A short guide to sofa dimensions
What the numbers on a sofa specification sheet actually mean — and which ones matter for your room.
26 April 2026 · 5 min read
A sofa is described, on paper, by three numbers: length, width, and height. Sometimes a fourth: seat depth. These numbers are deceptively simple. They decide whether the sofa fits — physically through your door, and visually inside your living room — long before anyone has sat on it.
Here is what each one is doing.
Length is the overall side-to-side measurement, arm tip to arm tip. Our two-seater configurations sit between 1,500 mm and 1,650 mm. Three-seaters between 2,050 mm and 2,150 mm. The variation across our six models is small in length but significant in feel — an Avilanji three-seater is 51 mm longer than a Kanthalloor three-seater, which sounds trivial until you put them in the same room.
Width is the front-to-back measurement. This is the number most rooms get wrong. A wider sofa (1,100 mm and up) needs more clearance behind it and pushes the coffee table further into the room. A narrower one (865 mm to 940 mm) sits comfortably against a wall and feels lighter in the room. Our Kaveri model is our deepest at 1,118 mm. Our Yercaud is our most compact at 865 mm.
Width changes how the room feels more than length does.

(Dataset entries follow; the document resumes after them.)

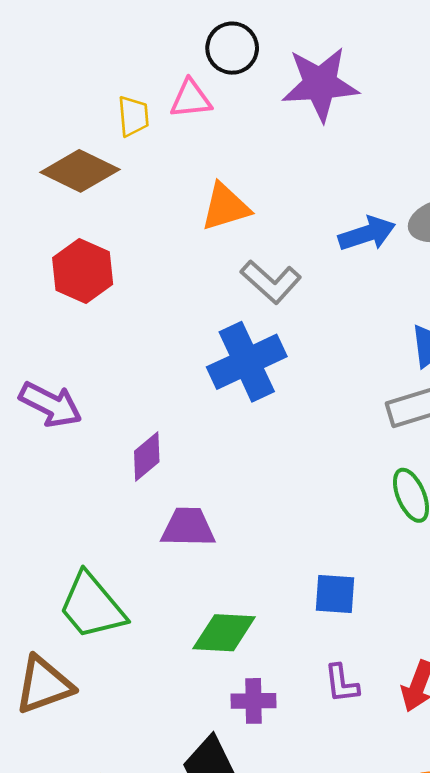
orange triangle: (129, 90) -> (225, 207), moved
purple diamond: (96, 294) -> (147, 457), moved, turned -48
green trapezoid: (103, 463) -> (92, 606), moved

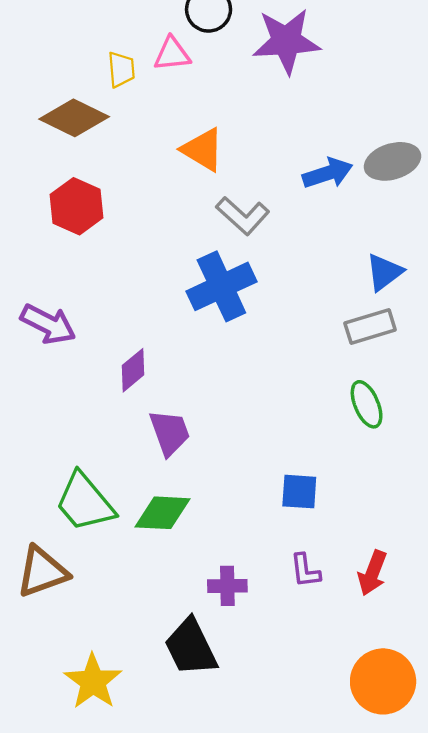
orange triangle: (225, 207) -> (203, 150), turned 48
purple trapezoid: (188, 527) -> (170, 433), turned 69
green diamond: (224, 633) -> (163, 513), moved

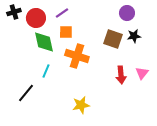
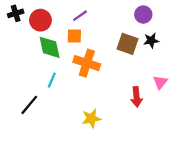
purple line: (62, 13) -> (80, 16), moved
red arrow: (121, 75) -> (136, 97), moved

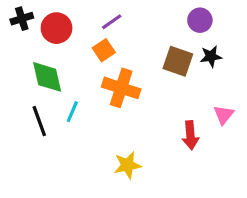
orange square: (74, 36) -> (104, 50), turned -35
green diamond: (50, 47) -> (47, 77), moved
black line: (29, 105) -> (39, 121), moved, turned -60

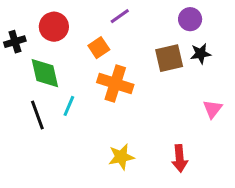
black cross: (22, 19) -> (15, 42), moved
purple line: (112, 22) -> (120, 16), moved
brown square: (178, 61) -> (169, 58), turned -32
red arrow: (190, 135) -> (180, 158), moved

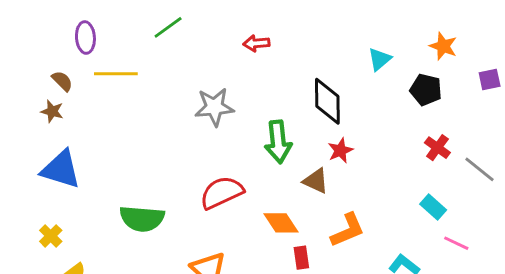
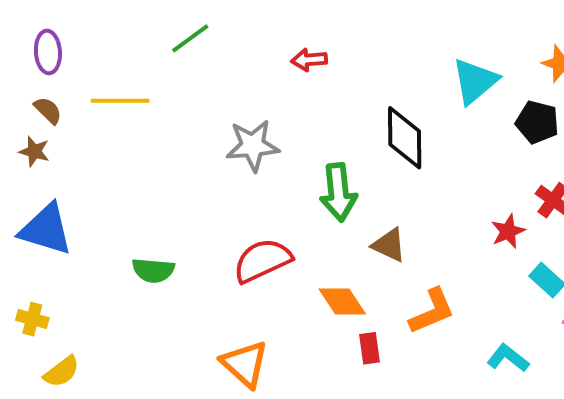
purple ellipse: (85, 38) -> (48, 52), moved
cyan triangle: (380, 59) -> (475, 81), size x1.5
red star: (340, 150) -> (508, 231), moved
green semicircle: (142, 219) -> (153, 270), moved, size x0.7
yellow cross: (51, 236) -> (32, 319), turned -30

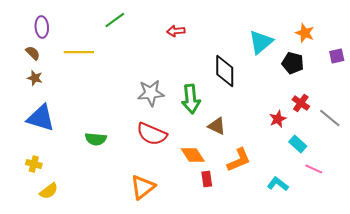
brown semicircle: (48, 110) -> (33, 53), moved
gray star: (253, 146) -> (151, 93), moved
red semicircle: (262, 261) -> (152, 134), turned -132
orange triangle: (245, 364) -> (143, 187), turned 40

Height matters most for the back of the sofa and the line it cuts against the wall. A taller back (890 mm) is more upright and reads more formal. A lower back (665 mm — our Kodaikanal) is contemporary, architectural, and visually quieter. If the sofa sits in front of a window, a lower back lets the light through.
Seat depth — usually 580 mm to 650 mm — is how far back you can lean before your knees stop bending. A deeper seat invites you to lounge. A shallower seat keeps you upright. Neither is right or wrong; both are choices.
When in doubt, sit on one. That is what the showroom is for.